Exhibition Review: Vogue 100 – A Century of Style
- Bringing an air of sophistication and allure to the spirit-dampening autumn gloom in Manchester, Vogue 100: A Century of Style celebrates British Vogue’s 100th anniversary and is free for all to enjoy at Manchester Art Gallery
A collaborative curation by Vogue’s contributing editor Robin Muir and The National Portrait Gallery, the show was recently transferred from a popular run in London and brings with it the same dazzlingly creative bang. The exhibition features the famous faces of The Beatles, David and Victoria Beckham, David Bowie, Fred Astaire, Naomi Campbell, Kate Moss right down to Princess Diana and even Margaret Thatcher.
Pictures of remarkable calibre from some of the most influential photographers over the last decade are prevalent throughout the entire exhibit. To name a few: David Bailey, Corinne Day, Irving Penn and Cecil Beaton. Along with periodic garments by the world’s leading fashion houses – Alexander McQueen, Christian Dior, Yves Saint Laurent – Vogue 100 boasts not only its impressive look book but more the sheer beauty publications can bring to such attires.

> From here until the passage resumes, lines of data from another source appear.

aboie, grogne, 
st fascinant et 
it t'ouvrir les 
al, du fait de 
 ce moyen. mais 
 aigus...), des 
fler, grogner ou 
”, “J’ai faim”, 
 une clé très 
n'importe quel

Vogue give outfits a narrative. Anyone who has a slight interest in fashion would surely agree how the magazine used its immense clout to modernise the way us consumers visualise clothes. This impact has progressed to a degree that involves people buying into the story within their images rather than the actual clothing presented.
Now, I know what many are thinking: “This show is just going to be full of old portraits.”
Far from it.
On entrance to the exhibition, a three-walled, almost three-dimensional cinematic of celebrities such as Cara Delevigne, Brooklyn Beckham and Gigi Hadid certainly abolishes any such scepticisms. The show takes visitors on a journey from the initial handcrafted editions through the ever-rocking sixties, World War 2, past the opulent age of jazz, 90s era and concludes with present day Vogue.
On a more contentious note, the exhibition does little to address the magazine’s over-inclusion of underweight models and reported under-inclusion of black models. Naomi Campbell is one of few black models featured in the show – who is thought to be a catalyst in the alteration of this notorious controversy.
Someone who does appear frequently throughout the display: Kate Moss. Arguably Britain’s most famous face in fashion, the model was scouted at the age of 14 and transported British Vogue to the superior publication it is today. There’s no denying that Moss looks simply divine from every angle – posed or candid.
As well as curating a full artistic spectacle, the team selected a magazine from each year of the last decade – and two utilising the photographic triumphs of Josh Olins’ portrayals of Kate Middleton – in order to craft a unique library of 101 Vogue editions.
Did I mention this was free?
Vogue have surpassed the cliché realms of just putting celebrities on the front cover with nice clothes. Rather, they have fashioned story arcs that pulsate through each publication, allowing a further depth of strikingly distinctive artworks to be appreciated.
Manchester Art Gallery is currently showing Mary Quant: Fashion Icon until 5th November 2017.